Unlike Septimus, Clarissa is not suicidal, and she experiences a range of emotions. Yet she feels a kindship with Septimus--"She felt somehow very like him"--and she feels "glad that he had done it; thrown it away." Woolf tells us Septimus "made [Clarissa] feel the beauty; made her feel the fun" (186). She sees the beauty in the world evoked in that early thought about London and realizes the importance of claiming her place within it.

There's so much within Mrs. Dalloway I haven't touched on at all, particularly the love between Clarissa and Peter, and the love between Clarissa and her childhood friend Sally. It's another book that makes me eager to take a college English class again.**


*A needless aside, but reading this sentence immediately made me think of my time at Vanderbilt as an undergraduate. I'd be walking through the quad on my way to class; it would be spring, the sky a perfect cloudless blue. I'd feel my backpack on my back. I'd see people walking by, and I'd think "they know I belong here." And though I couldn't write it nearly so well, that moment could be perfectly evoked by my version of that final part of Woolf's sentence--"was what she loved; life; [Nashville]; this moment in [April]."

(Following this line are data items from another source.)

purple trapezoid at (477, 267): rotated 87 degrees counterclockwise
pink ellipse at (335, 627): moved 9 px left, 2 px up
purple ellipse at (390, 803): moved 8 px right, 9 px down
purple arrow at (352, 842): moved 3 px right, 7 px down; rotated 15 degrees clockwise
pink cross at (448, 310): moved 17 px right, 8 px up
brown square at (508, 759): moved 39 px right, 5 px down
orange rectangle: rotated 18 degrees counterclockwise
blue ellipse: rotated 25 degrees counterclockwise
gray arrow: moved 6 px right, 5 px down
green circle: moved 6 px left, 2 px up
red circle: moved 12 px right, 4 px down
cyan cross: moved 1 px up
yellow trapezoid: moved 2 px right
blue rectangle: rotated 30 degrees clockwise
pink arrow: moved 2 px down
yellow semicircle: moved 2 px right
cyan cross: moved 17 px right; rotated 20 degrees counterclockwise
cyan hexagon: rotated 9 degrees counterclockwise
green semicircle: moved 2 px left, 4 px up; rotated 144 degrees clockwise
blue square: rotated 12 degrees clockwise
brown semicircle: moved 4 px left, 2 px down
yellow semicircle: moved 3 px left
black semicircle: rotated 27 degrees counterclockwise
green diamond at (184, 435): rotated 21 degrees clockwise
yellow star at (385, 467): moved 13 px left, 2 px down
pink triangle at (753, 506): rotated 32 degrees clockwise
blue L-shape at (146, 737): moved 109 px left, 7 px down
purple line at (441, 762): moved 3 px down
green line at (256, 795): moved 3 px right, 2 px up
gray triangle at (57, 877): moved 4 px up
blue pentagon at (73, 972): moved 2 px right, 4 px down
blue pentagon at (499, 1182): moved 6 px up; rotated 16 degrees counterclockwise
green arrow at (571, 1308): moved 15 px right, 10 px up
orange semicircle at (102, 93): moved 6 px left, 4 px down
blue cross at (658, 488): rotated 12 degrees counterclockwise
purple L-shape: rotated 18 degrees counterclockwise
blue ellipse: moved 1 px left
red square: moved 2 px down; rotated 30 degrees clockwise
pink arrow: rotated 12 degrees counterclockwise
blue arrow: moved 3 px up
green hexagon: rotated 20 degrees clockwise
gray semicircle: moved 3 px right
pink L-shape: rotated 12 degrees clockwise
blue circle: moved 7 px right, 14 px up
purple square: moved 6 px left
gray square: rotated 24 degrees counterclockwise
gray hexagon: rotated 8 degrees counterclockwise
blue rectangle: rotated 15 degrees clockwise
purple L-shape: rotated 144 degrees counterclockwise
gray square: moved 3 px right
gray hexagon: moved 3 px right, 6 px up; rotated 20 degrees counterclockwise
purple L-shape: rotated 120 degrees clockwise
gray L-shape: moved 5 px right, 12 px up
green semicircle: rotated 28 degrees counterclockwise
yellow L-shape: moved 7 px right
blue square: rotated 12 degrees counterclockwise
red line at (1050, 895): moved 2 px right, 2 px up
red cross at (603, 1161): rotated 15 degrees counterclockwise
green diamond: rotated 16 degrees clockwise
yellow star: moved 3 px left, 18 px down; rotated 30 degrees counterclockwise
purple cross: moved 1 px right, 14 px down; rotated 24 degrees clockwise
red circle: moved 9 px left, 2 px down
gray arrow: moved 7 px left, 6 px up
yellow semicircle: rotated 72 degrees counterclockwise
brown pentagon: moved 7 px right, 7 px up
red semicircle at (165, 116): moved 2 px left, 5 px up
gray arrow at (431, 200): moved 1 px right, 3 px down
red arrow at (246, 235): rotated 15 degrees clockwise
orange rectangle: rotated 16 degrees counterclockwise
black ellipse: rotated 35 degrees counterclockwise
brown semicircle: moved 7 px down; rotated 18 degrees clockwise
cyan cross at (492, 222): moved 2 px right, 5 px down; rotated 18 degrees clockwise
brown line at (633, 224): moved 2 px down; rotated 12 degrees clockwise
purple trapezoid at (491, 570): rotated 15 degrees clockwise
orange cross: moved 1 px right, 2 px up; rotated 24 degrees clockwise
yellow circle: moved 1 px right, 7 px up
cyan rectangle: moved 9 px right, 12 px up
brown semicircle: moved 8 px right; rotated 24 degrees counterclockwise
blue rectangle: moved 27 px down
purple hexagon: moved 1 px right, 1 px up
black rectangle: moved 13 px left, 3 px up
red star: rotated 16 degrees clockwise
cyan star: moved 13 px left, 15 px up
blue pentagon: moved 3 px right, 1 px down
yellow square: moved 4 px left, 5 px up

**This didn't fit naturally above, but Mrs. Dalloway is now part of a series of novels I've read recently that take place in or around the 1920s: Their Eyes Were Watching God, Nick, and The Great Gatsby (which I just finished teaching). It's not surprising that Nick, the only modern book of the four, takes an absurdly grim picture of WW1--and life in general. Smith thinks people struggling thrash on the floor and make bold pronouncements. Though none of the books are uplifting novels, the three written during the time period have a more nuanced view of human nature, recognizing the ways in which happiness and sadness, hope and despair, coexist--or ebb and flow--against a society that suggests we behave "normally."